Tell me on a Sunday, please, what you imagined all those years, how you tried to find solace when no solace was forthcoming, the Walt Whitman you carried one summer in your back blue jeans pocket, the wildflowers you collected and dried in a matchbox, the birds that followed you one tree to the next -- to herald your presence? to warn you from their nests? – as you walked along the London Avenue canal. What kind of triumphs did you imagine? What further greater losses?

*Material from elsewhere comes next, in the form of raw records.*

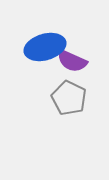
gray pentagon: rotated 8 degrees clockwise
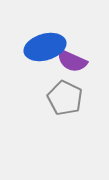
gray pentagon: moved 4 px left
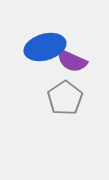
gray pentagon: rotated 12 degrees clockwise
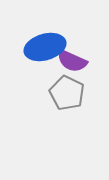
gray pentagon: moved 2 px right, 5 px up; rotated 12 degrees counterclockwise
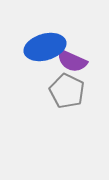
gray pentagon: moved 2 px up
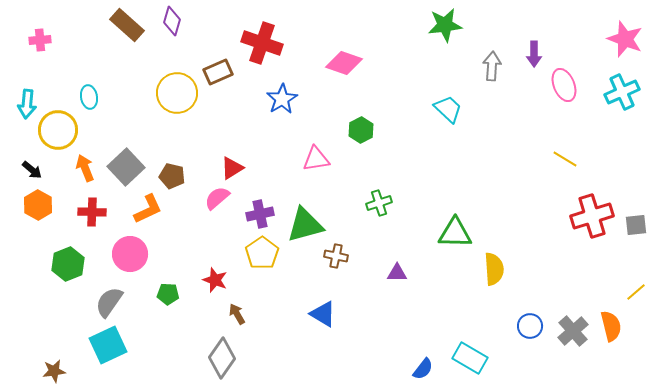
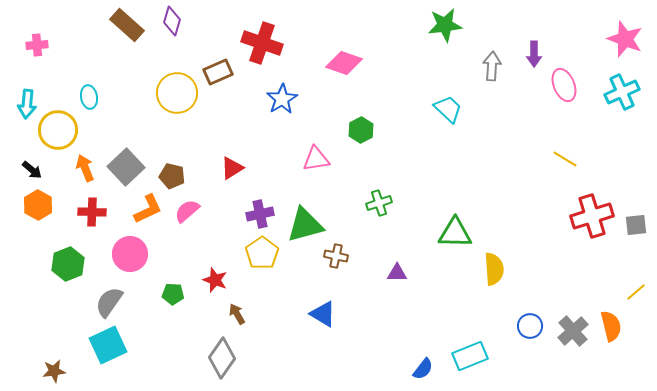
pink cross at (40, 40): moved 3 px left, 5 px down
pink semicircle at (217, 198): moved 30 px left, 13 px down
green pentagon at (168, 294): moved 5 px right
cyan rectangle at (470, 358): moved 2 px up; rotated 52 degrees counterclockwise
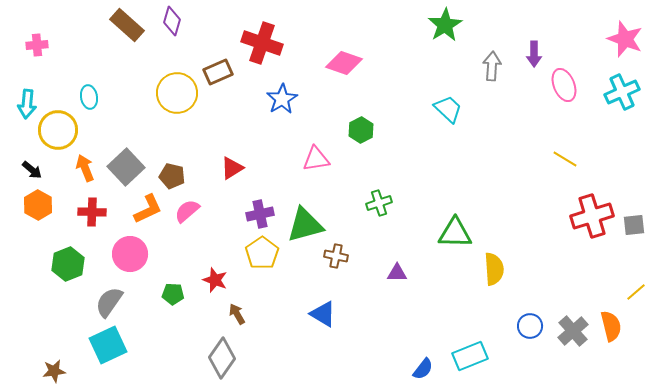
green star at (445, 25): rotated 24 degrees counterclockwise
gray square at (636, 225): moved 2 px left
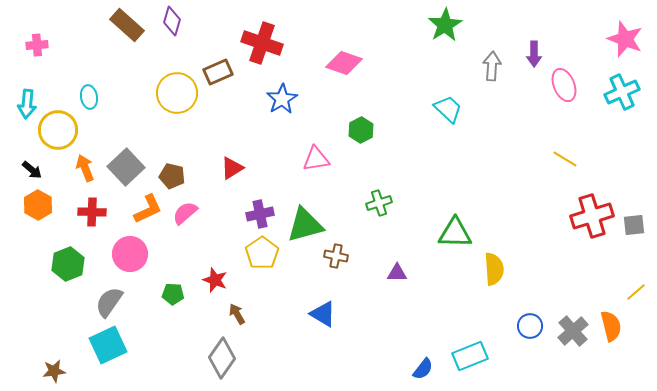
pink semicircle at (187, 211): moved 2 px left, 2 px down
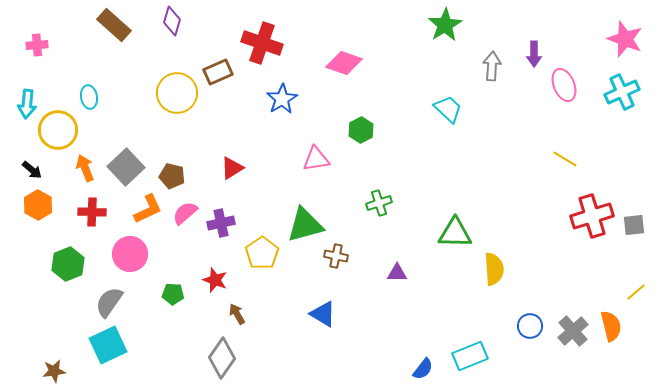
brown rectangle at (127, 25): moved 13 px left
purple cross at (260, 214): moved 39 px left, 9 px down
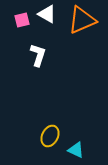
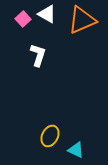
pink square: moved 1 px right, 1 px up; rotated 28 degrees counterclockwise
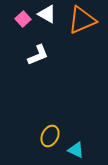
white L-shape: rotated 50 degrees clockwise
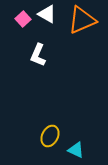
white L-shape: rotated 135 degrees clockwise
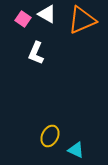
pink square: rotated 14 degrees counterclockwise
white L-shape: moved 2 px left, 2 px up
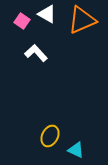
pink square: moved 1 px left, 2 px down
white L-shape: rotated 115 degrees clockwise
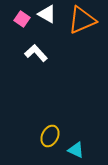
pink square: moved 2 px up
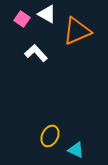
orange triangle: moved 5 px left, 11 px down
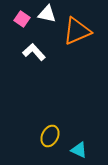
white triangle: rotated 18 degrees counterclockwise
white L-shape: moved 2 px left, 1 px up
cyan triangle: moved 3 px right
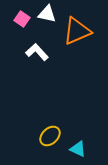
white L-shape: moved 3 px right
yellow ellipse: rotated 20 degrees clockwise
cyan triangle: moved 1 px left, 1 px up
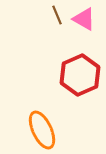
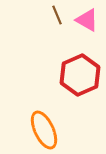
pink triangle: moved 3 px right, 1 px down
orange ellipse: moved 2 px right
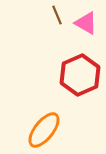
pink triangle: moved 1 px left, 3 px down
orange ellipse: rotated 63 degrees clockwise
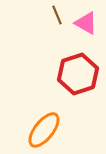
red hexagon: moved 2 px left, 1 px up; rotated 6 degrees clockwise
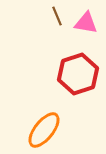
brown line: moved 1 px down
pink triangle: rotated 20 degrees counterclockwise
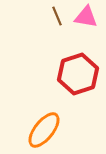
pink triangle: moved 6 px up
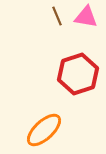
orange ellipse: rotated 9 degrees clockwise
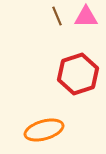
pink triangle: rotated 10 degrees counterclockwise
orange ellipse: rotated 27 degrees clockwise
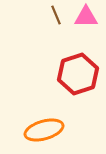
brown line: moved 1 px left, 1 px up
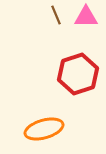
orange ellipse: moved 1 px up
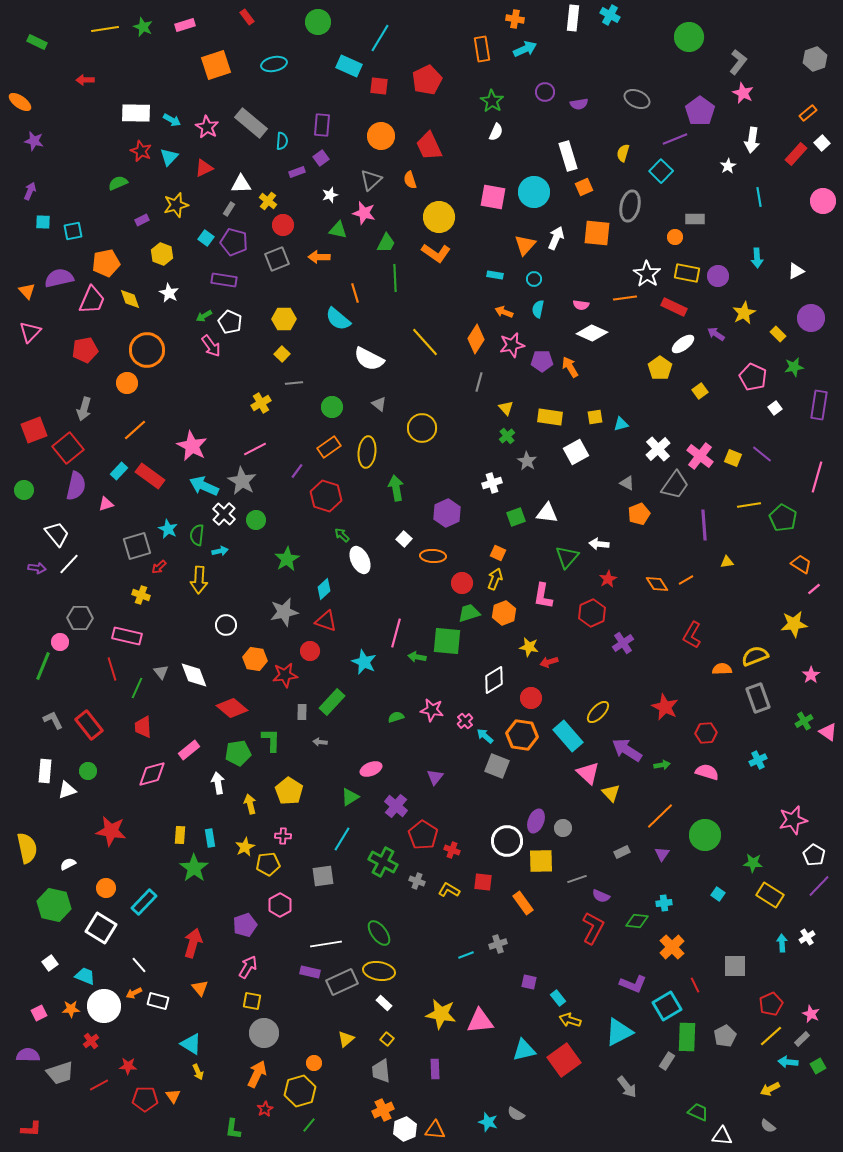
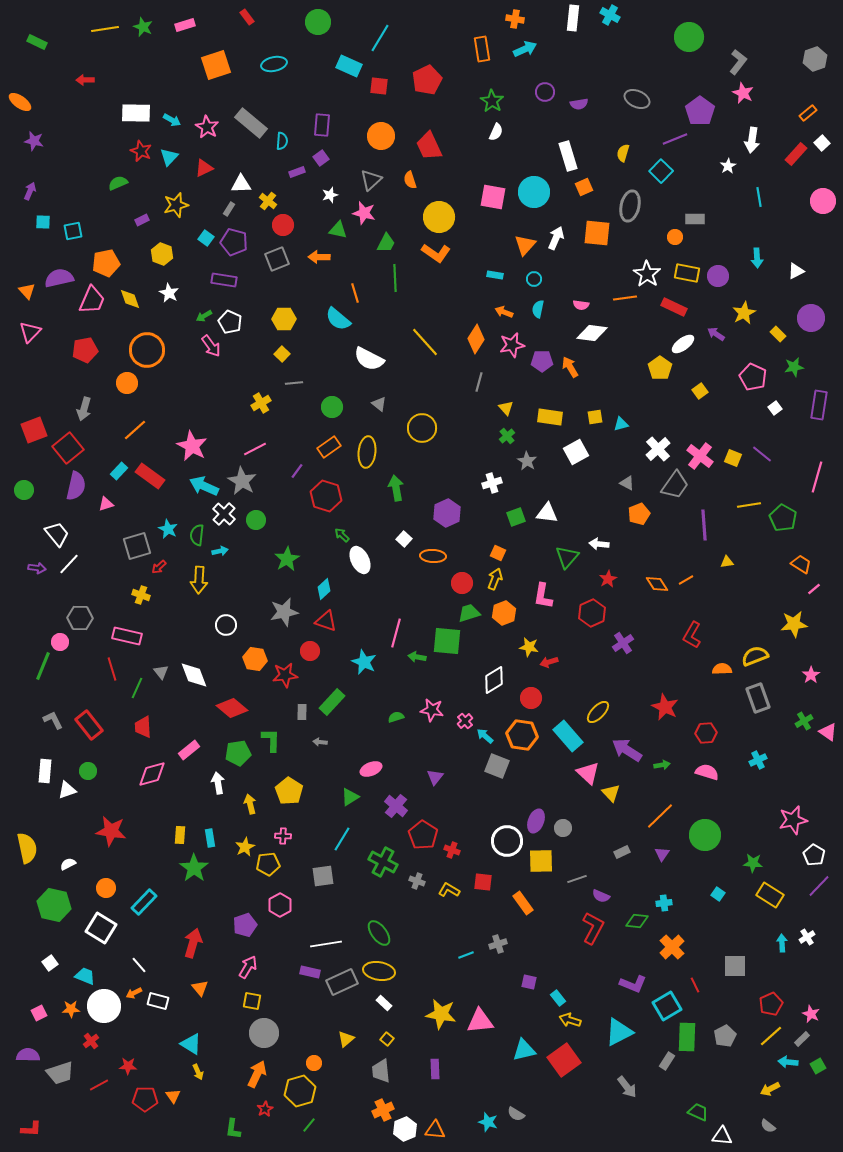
white diamond at (592, 333): rotated 16 degrees counterclockwise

Tell me on a Sunday, please, and not just on any Sunday but on one when the dogwoods and azaleas are in bloom, when the trees are unfurling their translucent watery leaves, when indescribably small and sweet white and purple and yellow and blue flowers blossom in the grass beneath your feet, why it is that you remain haunted by this single dark notion: that once, when you were young, perhaps still a child, you accidentally killed someone – a girl, perhaps – but have forgotten what happened, have made yourself forget, as one would do, of course, to escape such a horror, the burden of it, the impossibility of carrying on in the wake of such a monstrous act.

Tell me how that smoke used to feel in your lungs, inside your chest, the warmth of it. Tell me on a Sunday when all that remains for you, for me, is a final breath.